Amazon Leo Is Starting to Look Much Bigger Than Kuiper Ever Did
Amazon also used the announcement to reinforce its broader satellite ambitions. The company said Globalstar’s satellites, spectrum, and expertise will help Amazon Leo add direct-to-device (D2D) services to future generations of its low Earth orbit network. Amazon says its own next-generation D2D system is expected to begin deployment in 2028, with support for voice, text, and data services on mobile phones and other cellular devices beyond the reach of traditional networks.
This is part of a larger repositioning. Amazon renamed Project Kuiper to Amazon Leo in November 2025, framing the change as a major step toward commercial service. Then, just one day before the Globalstar announcement, Amazon Leo introduced a new aviation antenna capable of gigabit download speeds for aircraft as part of in-flight Wi-Fi plans involving Delta and JetBlue.
In other words, Amazon is no longer presenting Leo as a narrow internet-from-space project. It is building a broader connectivity platform that spans home broadband, aviation, mobile devices, and enterprise or government use cases.
Why Globalstar Was Worth Buying
Globalstar may look small next to Starlink, but it brings some highly strategic assets to the table. The company, based in Covington, Louisiana, currently operates roughly two dozen low Earth orbit satellites and is already in the middle of an Apple-backed expansion that would increase that number to 54 satellites.
On its own, that still does not put Globalstar anywhere near Starlink’s scale. But scale was never the whole point. Amazon is buying a working satellite operator with regulatory approvals, spectrum rights, an existing services business, and a direct link into Apple’s satellite future. In the satellite business, those are not nice extras. They are the hard parts.
What Happens Next
The acquisition values Globalstar at $90 per share in cash or stock and is expected to close in 2027, subject to regulatory approval. According to the SEC-related details cited by GeekWire, Thermo Funding, which controls 57.6% of Globalstar, has already agreed to the transaction, so no shareholder vote is required.

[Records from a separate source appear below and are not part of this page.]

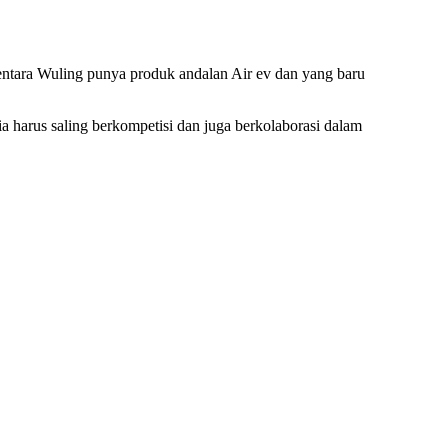
ntara Wuling punya produk andalan Air ev dan yang baru
 harus saling berkompetisi dan juga berkolaborasi dalam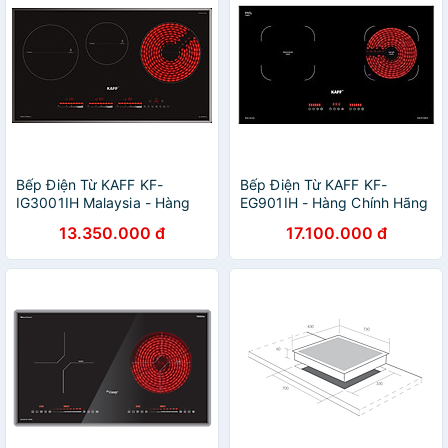
Bếp Điện Từ KAFF KF-
Bếp Điện Từ KAFF KF-
IG3001IH Malaysia - Hàng
EG901IH - Hàng Chính Hãng
Chính Hãng
13.350.000 đ
17.100.000 đ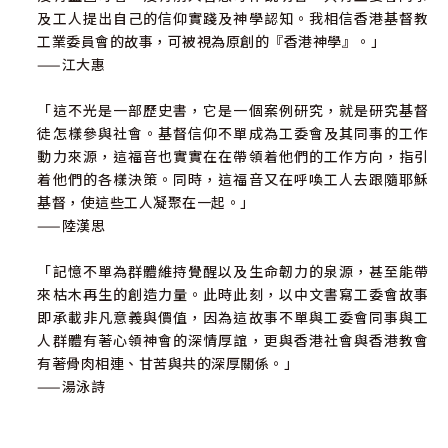
及工人提出自己的信仰實踐及神學認知。我相信香港基督教
工業委員會的故事，可被視為原創的『香港神學』。」
——江大惠
「這不光是一部歷史書，它是一個案例研究，就是研究基督
徒怎樣參與社會。基督信仰不單成為工委會及其同事的工作
動力來源，這福音也實實在在帶領着他們的工作方向，指引
着他們的各樣決策。同時，這福音又在呼喚工人去跟隨耶穌
基督，使這些工人凝聚在一起。」
——陸漢思
「記憶不單為群體維持覺醒以及生命韌力的泉源，甚至能帶
來枯木再生的創造力量。此時此刻，以中文書寫工委會故事
即承載非凡意義與價值，因為這故事不單與工委會同事與工
人群體有著心領神會的深情厚誼，更與香港社會與香港教會
有著骨肉相連、甘苦與共的深厚關係。」
——湯泳詩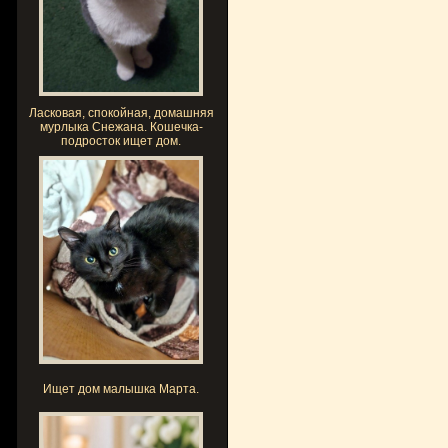
Ласковая, спокойная, домашняя
мурлыка Снежана. Кошечка-
подросток ищет дом.
Ищет дом малышка Марта.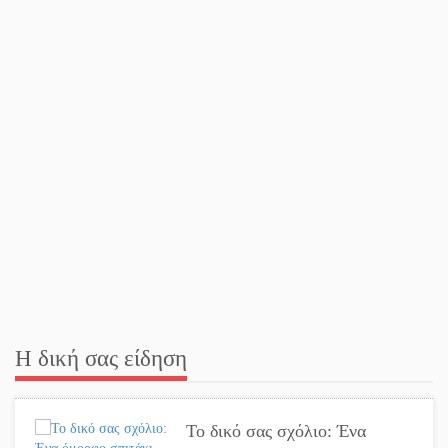
Λακωνία
Εβδομάδα Ομογενών:
Κερδισμένη ουσία ή
επικοινωνιακές εντυπώσεις;
Ελεύθερος ο 55χρονος για την
υπόθεση του Μυστρά
Εκδηλώσεις-δράσεις-
προθεσμίες στη Λακωνία
(ΣΥΝΕΧΗΣ ΑΝΑΝΕΩΣΗ)
Η δική σας είδηση
Ποδοσφαιρικό αντάμωμα για
τους Κοκκινοραχίτες
Το δικό σας σχόλιο: Ένα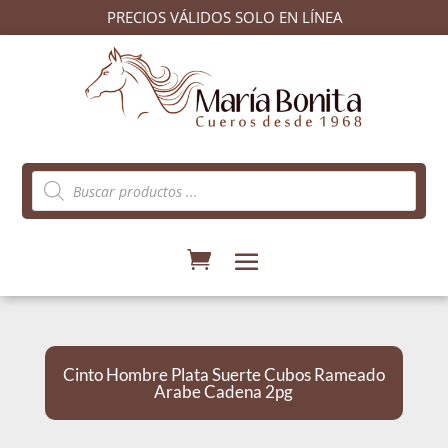
PRECIOS VÁLIDOS SOLO EN LÍNEA
Búsqueda
de
productos
Cinto Hombre Plata Suerte Cubos Rameado
Arabe Cadena 2pg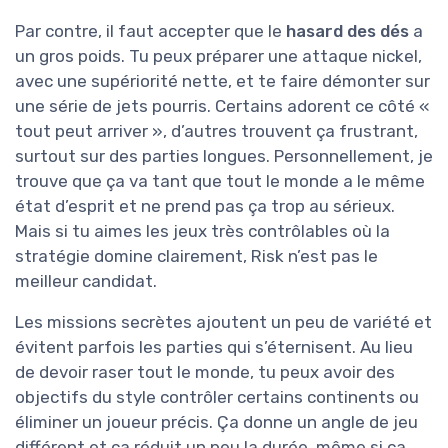
Par contre, il faut accepter que le
hasard des dés
a
un gros poids. Tu peux préparer une attaque nickel,
avec une supériorité nette, et te faire démonter sur
une série de jets pourris. Certains adorent ce côté «
tout peut arriver », d’autres trouvent ça frustrant,
surtout sur des parties longues. Personnellement, je
trouve que ça va tant que tout le monde a le même
état d’esprit et ne prend pas ça trop au sérieux.
Mais si tu aimes les jeux très contrôlables où la
stratégie domine clairement, Risk n’est pas le
meilleur candidat.
Les missions secrètes ajoutent un peu de variété et
évitent parfois les parties qui s’éternisent. Au lieu
de devoir raser tout le monde, tu peux avoir des
objectifs du style contrôler certains continents ou
éliminer un joueur précis. Ça donne un angle de jeu
différent et ça réduit un peu la durée, même si ça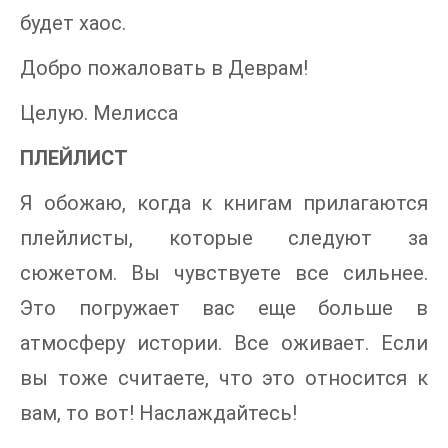
будет хаос.
Добро пожаловать в Деврам!
Целую. Мелисса
ПЛЕЙЛИСТ
Я обожаю, когда к книгам прилагаются
плейлисты, которые следуют за
сюжетом. Вы чувствуете все сильнее.
Это погружает вас еще больше в
атмосферу истории. Все оживает. Если
вы тоже считаете, что это относится к
вам, то вот! Наслаждайтесь!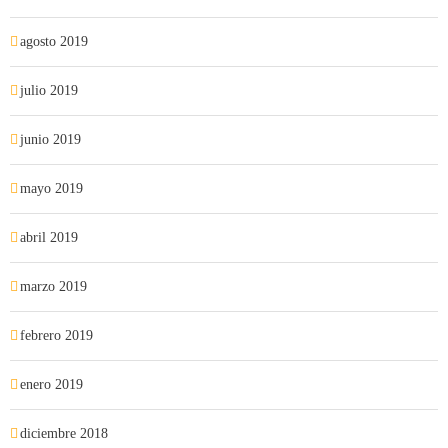
agosto 2019
julio 2019
junio 2019
mayo 2019
abril 2019
marzo 2019
febrero 2019
enero 2019
diciembre 2018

If regulators approve the deal, Amazon will come out of it with more satellites, more spectrum, and a much stronger hand in the direct-to-device market. Apple, meanwhile, gets a new long-term satellite infrastructure partner with bigger ambitions and deeper resources. And Starlink gets a more serious rival than before.
From Geekinter’s point of view, the headline is simple: Amazon did not just buy Globalstar. It bought time, spectrum, strategic relevance, and a path into Apple’s next phase of satellite connectivity. If Amazon executes well, future iPhones may end up benefiting as much from this deal as Amazon Leo itself.